把身份证还给江南,一脸抱歉:“实在对不起,我眼神不太好,看错了,以为你是我们学校的学生。”
江南这一张脸老化起来的确挺慢,几年再见,似乎没有什么两样。哪一时跟几年不见的同学撞见了,个个也都发出不可思议的感叹,说她长了张不老容颜。年轻的时候还好,有张水灵的脸似乎理所应当,任谁看了都不违和,更没有惊讶。但现在不行,似乎该老了,再没有变化,就要成妖了。
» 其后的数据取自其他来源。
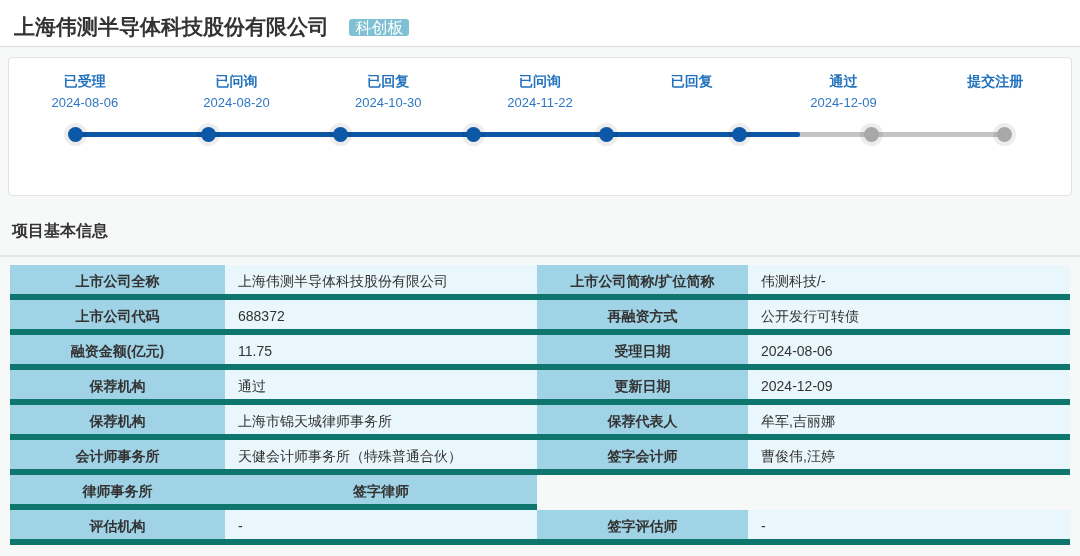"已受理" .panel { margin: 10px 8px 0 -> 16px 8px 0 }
估计是长了张孩子脸,所以占尽便宜。就像韩国的张挪拉,三十岁的时候,仍是十几岁的模样。
可江南却觉得麻烦,今天最是麻烦透顶,连这样的事情都会赶上。可见那老师的眼神不是一般的有问题,即便再年轻,也不会如此夸张。否则不会引来旁观者的笑声。
中年老师带着学生马上撤走了。
忽然有不合适宜的声音平地而起,脆声声的童音。
“爸爸,你说这个姐姐是不是假造的身份证件?”
男子一双手击键如飞,眸子没抬:“不要多管闲事。”
小男孩儿低头吸了一口奶茶,一如既往的想管闲事,然后一脸笃定的说;“我猜那个姐姐肯定是伪造的证件。”
男子一心扑在工作上,至始至终安静坐着,听儿子这样说,微微点头:“可能是吧。”笑着偏了偏头,看了江南一眼神色复杂。
江南只差一脸黑线,竟有这样奇葩的父子,当着当事人的面却能旁若无人的品评。
手掌往桌上一拍,紧紧盯着,一副即将战斗的模样。
偏偏是冰火两重天,她气得火气冲天,那一端的一大一小很淡然,明明是在说她,却并不以为是在说她。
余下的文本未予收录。